**DATA FOR THIS TASK**
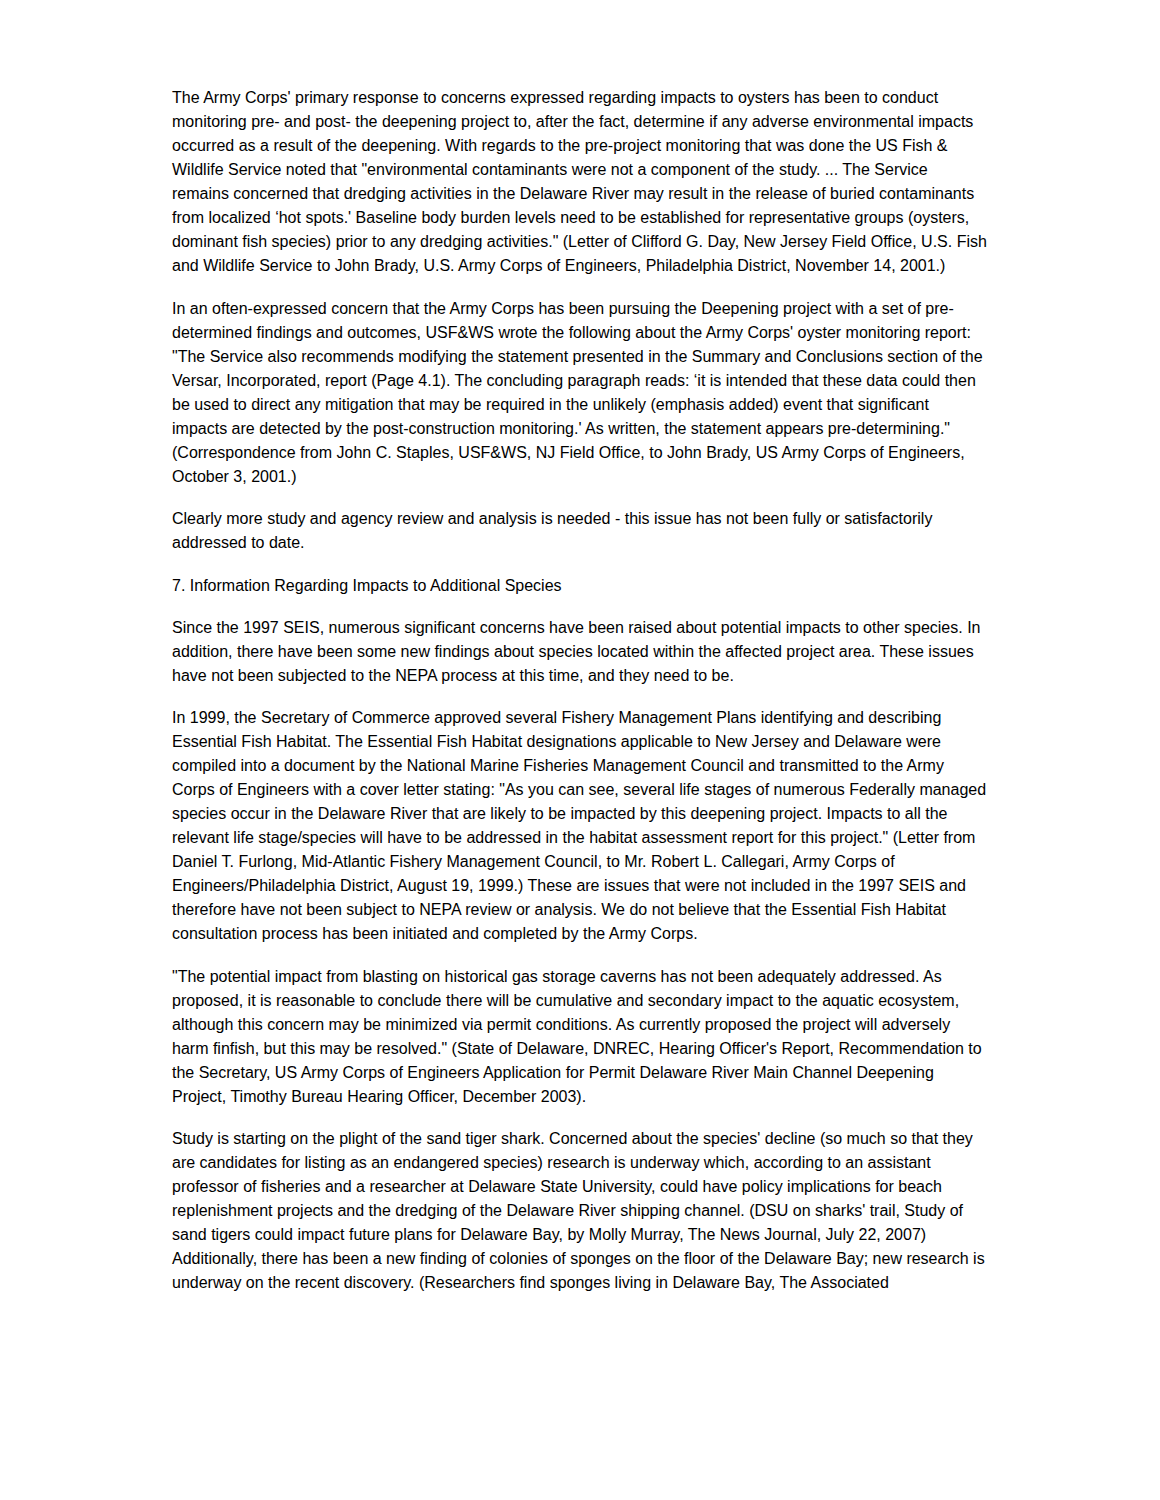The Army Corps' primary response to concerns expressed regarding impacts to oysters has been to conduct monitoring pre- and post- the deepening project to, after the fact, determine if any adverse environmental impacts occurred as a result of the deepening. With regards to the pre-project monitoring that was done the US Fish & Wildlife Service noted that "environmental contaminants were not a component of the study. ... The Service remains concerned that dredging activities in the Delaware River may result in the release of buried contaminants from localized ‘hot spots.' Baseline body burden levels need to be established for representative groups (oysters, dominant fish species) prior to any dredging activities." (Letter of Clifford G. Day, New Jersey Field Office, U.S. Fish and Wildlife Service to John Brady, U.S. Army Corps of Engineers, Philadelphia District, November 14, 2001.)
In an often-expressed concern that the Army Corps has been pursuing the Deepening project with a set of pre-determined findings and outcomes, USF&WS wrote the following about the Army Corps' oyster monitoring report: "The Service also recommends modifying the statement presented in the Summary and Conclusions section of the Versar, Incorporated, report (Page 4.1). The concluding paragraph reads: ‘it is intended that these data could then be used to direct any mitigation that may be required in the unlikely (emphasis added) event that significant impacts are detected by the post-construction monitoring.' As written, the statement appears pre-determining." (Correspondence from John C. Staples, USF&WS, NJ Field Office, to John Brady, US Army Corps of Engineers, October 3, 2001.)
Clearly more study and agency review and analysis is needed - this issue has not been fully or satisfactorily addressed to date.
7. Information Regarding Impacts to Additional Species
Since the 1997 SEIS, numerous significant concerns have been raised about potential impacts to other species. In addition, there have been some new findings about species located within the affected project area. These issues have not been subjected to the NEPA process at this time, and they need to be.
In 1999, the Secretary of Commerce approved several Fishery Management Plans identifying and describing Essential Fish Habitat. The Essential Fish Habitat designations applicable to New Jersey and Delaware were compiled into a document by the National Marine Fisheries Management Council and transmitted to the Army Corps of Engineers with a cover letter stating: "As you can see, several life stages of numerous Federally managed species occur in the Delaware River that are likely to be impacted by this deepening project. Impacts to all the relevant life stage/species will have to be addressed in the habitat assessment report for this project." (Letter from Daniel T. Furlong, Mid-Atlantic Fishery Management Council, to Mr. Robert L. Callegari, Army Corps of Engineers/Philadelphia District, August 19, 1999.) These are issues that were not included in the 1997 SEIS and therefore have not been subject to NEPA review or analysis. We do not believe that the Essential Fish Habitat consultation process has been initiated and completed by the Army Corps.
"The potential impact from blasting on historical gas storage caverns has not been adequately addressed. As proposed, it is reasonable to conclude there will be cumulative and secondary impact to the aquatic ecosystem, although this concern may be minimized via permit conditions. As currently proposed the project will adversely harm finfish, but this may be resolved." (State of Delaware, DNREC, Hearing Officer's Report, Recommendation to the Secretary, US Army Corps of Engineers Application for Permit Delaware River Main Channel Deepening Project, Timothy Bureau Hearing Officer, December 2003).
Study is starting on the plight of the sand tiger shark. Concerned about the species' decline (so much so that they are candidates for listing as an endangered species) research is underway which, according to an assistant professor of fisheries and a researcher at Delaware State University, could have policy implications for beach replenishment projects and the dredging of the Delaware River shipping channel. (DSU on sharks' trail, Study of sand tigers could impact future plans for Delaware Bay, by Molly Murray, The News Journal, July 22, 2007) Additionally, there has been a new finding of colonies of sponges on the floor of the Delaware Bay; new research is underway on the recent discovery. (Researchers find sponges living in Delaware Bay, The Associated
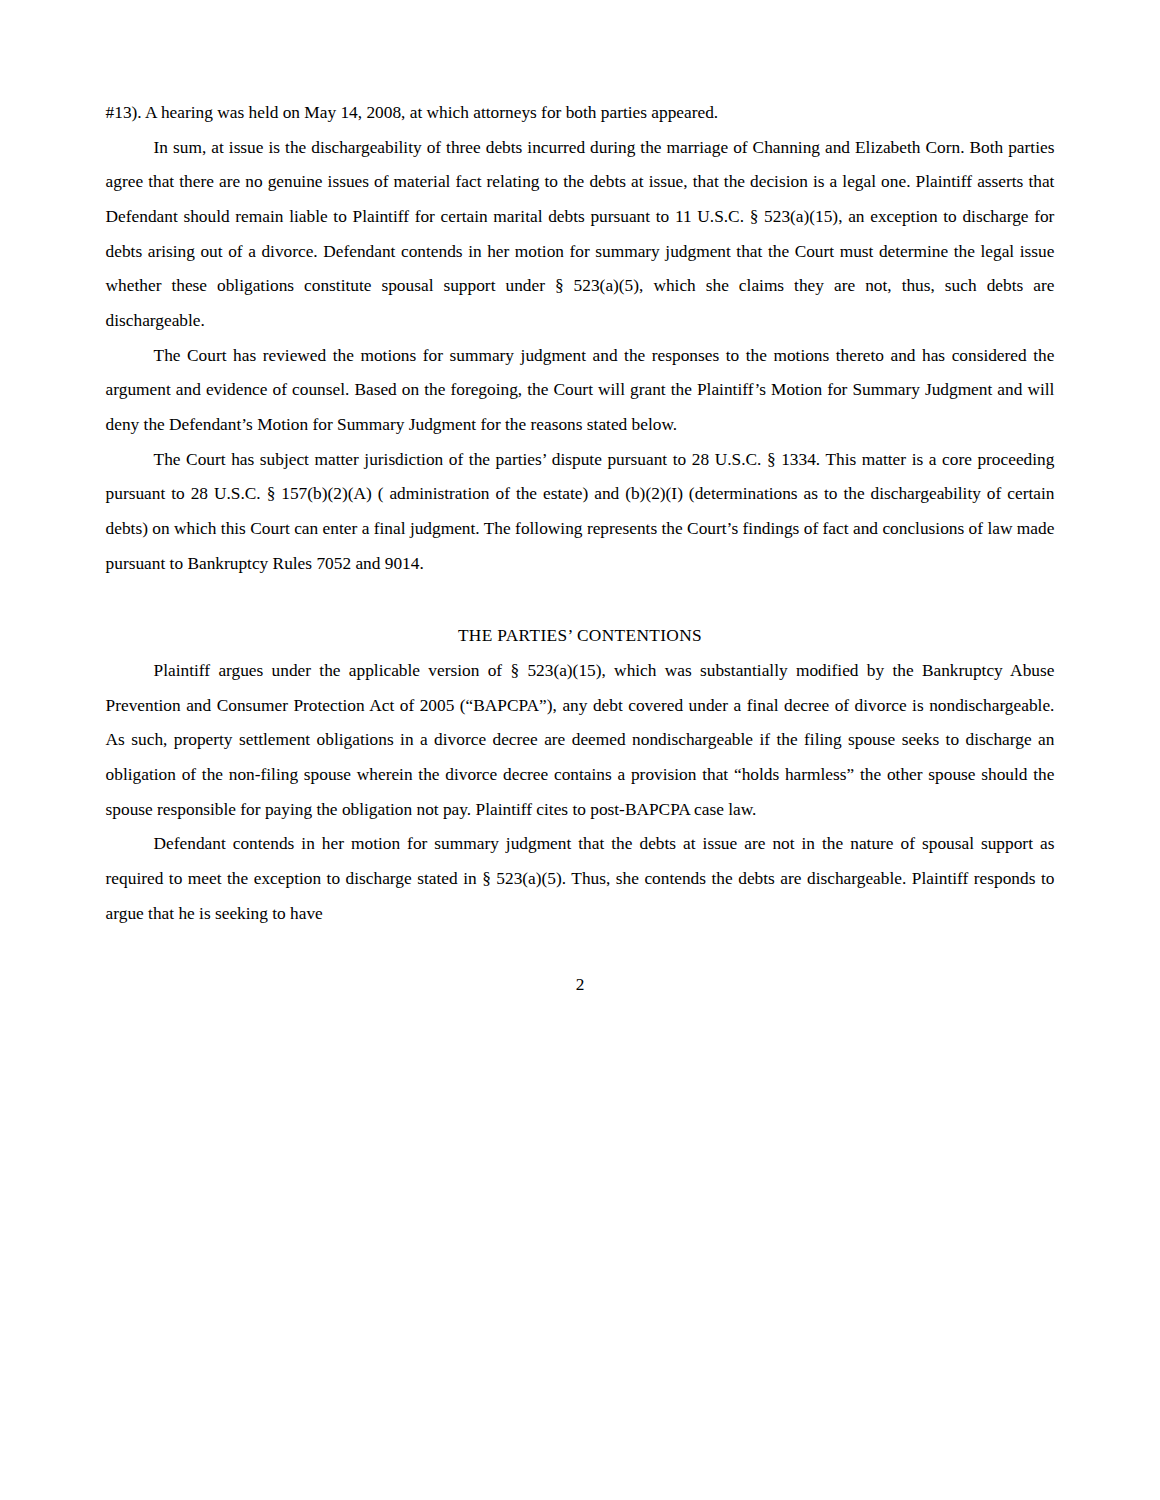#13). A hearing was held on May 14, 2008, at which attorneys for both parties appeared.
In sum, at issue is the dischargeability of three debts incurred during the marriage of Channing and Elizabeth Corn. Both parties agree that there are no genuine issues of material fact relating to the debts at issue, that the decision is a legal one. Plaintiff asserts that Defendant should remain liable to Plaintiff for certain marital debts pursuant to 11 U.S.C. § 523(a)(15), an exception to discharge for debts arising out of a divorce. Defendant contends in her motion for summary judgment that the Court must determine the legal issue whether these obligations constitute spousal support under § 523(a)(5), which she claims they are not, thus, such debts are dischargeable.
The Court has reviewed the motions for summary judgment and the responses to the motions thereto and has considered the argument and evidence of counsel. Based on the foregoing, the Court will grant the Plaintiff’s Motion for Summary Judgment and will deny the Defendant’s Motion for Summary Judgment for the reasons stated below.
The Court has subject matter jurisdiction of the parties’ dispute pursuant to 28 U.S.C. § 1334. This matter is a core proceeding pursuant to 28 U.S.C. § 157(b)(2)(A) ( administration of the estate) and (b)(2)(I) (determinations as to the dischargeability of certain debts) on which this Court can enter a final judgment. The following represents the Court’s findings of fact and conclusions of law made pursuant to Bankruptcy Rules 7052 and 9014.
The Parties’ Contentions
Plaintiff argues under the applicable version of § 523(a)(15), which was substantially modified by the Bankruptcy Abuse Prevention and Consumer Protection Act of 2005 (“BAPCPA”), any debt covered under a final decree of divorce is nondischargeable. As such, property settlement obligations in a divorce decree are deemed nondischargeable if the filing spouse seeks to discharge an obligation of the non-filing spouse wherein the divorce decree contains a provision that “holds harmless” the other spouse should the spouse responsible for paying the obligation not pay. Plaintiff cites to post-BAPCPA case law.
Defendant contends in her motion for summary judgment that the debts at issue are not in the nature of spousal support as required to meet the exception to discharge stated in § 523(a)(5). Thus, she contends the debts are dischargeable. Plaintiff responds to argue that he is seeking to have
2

**INSTRUCTIONS FOR THE TASK**
Wherever "required" turns up in the records, copy the whole line.

**ANSWER SPACE**
In an often-expressed concern that the Army Corps has been pursuing the Deepening project with a set of pre-determined findings and outcomes, USF&WS wrote the following about the Army Corps' oyster monitoring report: "The Service also recommends modifying the statement presented in the Summary and Conclusions section of the Versar, Incorporated, report (Page 4.1). The concluding paragraph reads: ‘it is intended that these data could then be used to direct any mitigation that may be required in the unlikely (emphasis added) event that significant impacts are detected by the post-construction monitoring.' As written, the statement appears pre-determining." (Correspondence from John C. Staples, USF&WS, NJ Field Office, to John Brady, US Army Corps of Engineers, October 3, 2001.)
Defendant contends in her motion for summary judgment that the debts at issue are not in the nature of spousal support as required to meet the exception to discharge stated in § 523(a)(5). Thus, she contends the debts are dischargeable. Plaintiff responds to argue that he is seeking to have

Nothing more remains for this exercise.